En las antípodas del bar, Jules Charles Thays, o sencillamente Carlos, es el “hombre de las sombras”, el “señor de los árboles”. Debutó acá pintando la ciudad con una silvapen verde. Está bastante chupado y cuenta que sus caminos serán curvos para que no se vea el final. Modesto y sonriente, autor del Parque Sarmiento (y capaz de hacer ramos de flores para sobrevivir), tiene en el bolsillo del saco Fabrizzi muchos parques para todo el país.
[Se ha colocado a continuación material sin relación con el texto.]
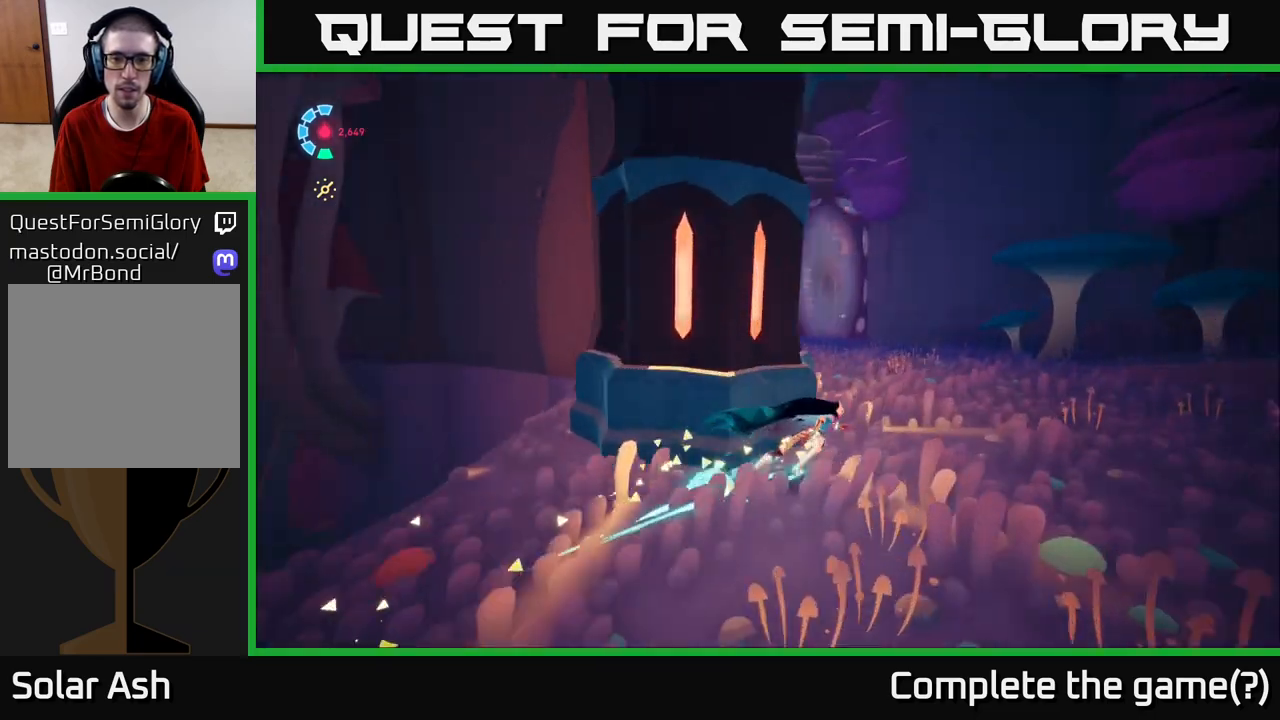
{"buttons": ["L2", "R2"], "left_stick": "up-left", "right_stick": "center", "events": [[50, "right_stick", "center"], [233, "left_stick", "up"], [400, "left_stick", "up-left"]]}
El Bar Pétalos de Sol cumple las normas municipales con firmeza y cierra en el horario indicado. Muchos de los asistentes cruzan la Plaza de la Intendencia abrazados -pero, aún así- trastabillando, y al pasar frente al Palacio Municipal notan que se ha restaurado. En su planta baja se exhibe una colección que incluye algunos retratos de ellos mismos. Incrédulos, se lo adjudican al vino.
Mientras que los curas tiran al viento el alarido de las campanas de la mañana, los amigos se despiden al alba. El propio Daniel Salzano apoya el oído sobre la peatonal y escucha la niñez que vive en el microcentro. Camina hasta la parada, mientras que, de fondo, se desliza la voz de Mario Pereyra. Al llegar el coche besa a la conductora como si fuera mágica, mete el sobretodo en el trolebús para que florezca en esquinas sabrosas y se pone los anteojos derechos.
Los dioses del Olimpo ya descansan. El cielo se ilumina, es el 6 de Julio y Córdoba está de fiesta.